Caregiver Checklist

Caring for someone with a progressive dementia brings about many new challenges and new things to learn.

The following ten steps can help caregivers provide the best possible care for those with a progressive dementia, while maintaining their own health and well-being.


☑ 1. Evaluation/Assessment

Medical, neurological and psychological assessments will assist in determining an accurate diagnosis of the person’s symptoms. Find a good doctor who understands dementia that you can trust. Be sure to tell them about all symptoms and changes in the individual.

A log or journal is helpful to track your observations and to communicate concerns with the doctor. Start with a consultation and memory screening with one of our Education Specialists.

    See also: Diagnosis


2. Educate yourself

Learn about progressive dementias through books, websites, workshops, and your local Alzheimer’s Resource of Alaska. We have ongoing free training for family caregivers.


☑ 3. Hold a family conference

Everyone who will be involved in caregiving and planning for the future should attend the conference. E‐mail or online formats are useful tools to keep everyone informed on a regular basis.


4. Assess your support system

As a caregiver, you will need a good support system. Join a caregiver support group. Accept help from friends. Talk about what is going on at home with someone you trust.


5. Your health

Your health is just as important as your loved one’s health. Try to get enough rest. Exercise regularly. Eat well‐balanced meals. Find relief through an adult day center or respite care.

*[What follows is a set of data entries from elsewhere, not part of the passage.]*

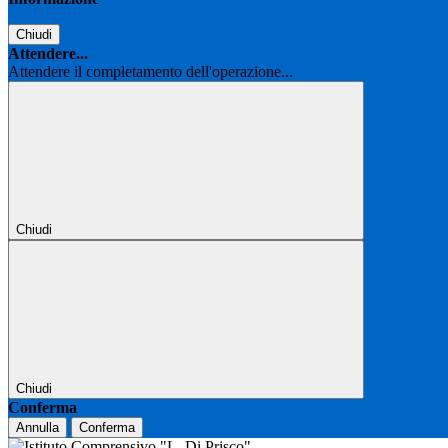
Chiudi
Attendere...
Attendere il completamento dell'operazione...
Chiudi
Chiudi
Conferma
Annulla
Conferma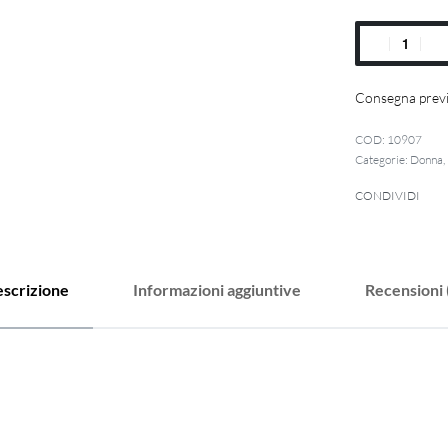
Consegna previ
10907
Categorie:
Donna
,
CONDIVIDI
scrizione
Informazioni aggiuntive
Recensioni 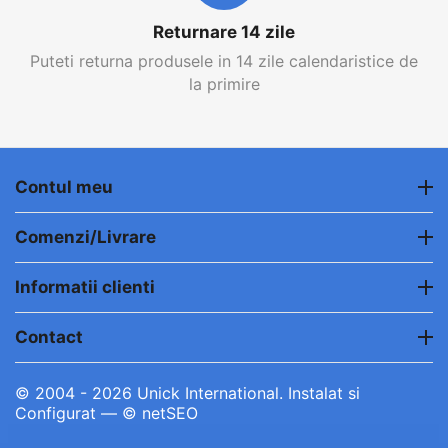
Returnare 14 zile
Puteti returna produsele in 14 zile calendaristice de
la primire
Contul meu
Comenzi/Livrare
Informatii clienti
Contact
© 2004 - 2026 Unick International. Instalat si
Configurat —
© netSEO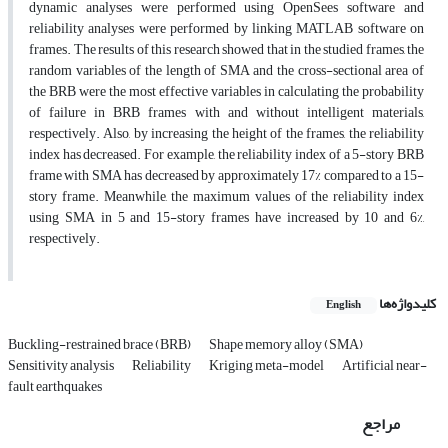
dynamic analyses were performed using OpenSees software and
reliability analyses were performed by linking MATLAB software on
frames. The results of this research showed that in the studied frames, the
random variables of the length of SMA and the cross-sectional area of
the BRB were the most effective variables in calculating the probability
of failure in BRB frames with and without intelligent materials,
respectively. Also, by increasing the height of the frames, the reliability
index has decreased. For example, the reliability index of a 5-story BRB
frame with SMA has decreased by approximately 17% compared to a 15-
story frame. Meanwhile, the maximum values of the reliability index
using SMA in 5 and 15-story frames have increased by 10 and 6%,
respectively.
کلیدواژه‌ها
English
Buckling-restrained brace (BRB)
Shape memory alloy (SMA)
Sensitivity analysis
Reliability
Kriging meta-model
Artificial near-
fault earthquakes
مراجع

Let our Care Coordinators help to find what works for you. Be kind to yourself! Remember that it is OK to have fun.


6. Home Safety

Assess the need for wandering safety devices such as door and window alarms and a Safe Return bracelet. Remove dangerous items from within easy reach (hide car keys if your loved one can no longer drive, and lock up poisons, sharp knives, guns, power tools, etc).

You may need to move furniture and slippery rugs if your loved one develops a shuffling gait.

Remove distracting paintings or wall hangings if they start to confuse the individual. Be sure to have window coverings for when it gets dark.

    See also: Mini-Grants


7. Legal & Financial

Is there a Durable Power of Attorney, and if necessary, a Guardian, or Conservator? Is there a Living Will? What kinds of insurance does the individual have? What does it cover? What are the individual’s sources of income – social security, pensions, etc.? Be sure you know about all bank accounts, safe deposit boxes, etc. the individual has in his/her name.

Check out eligibility of Medicare and Medicaid to see if they are an option.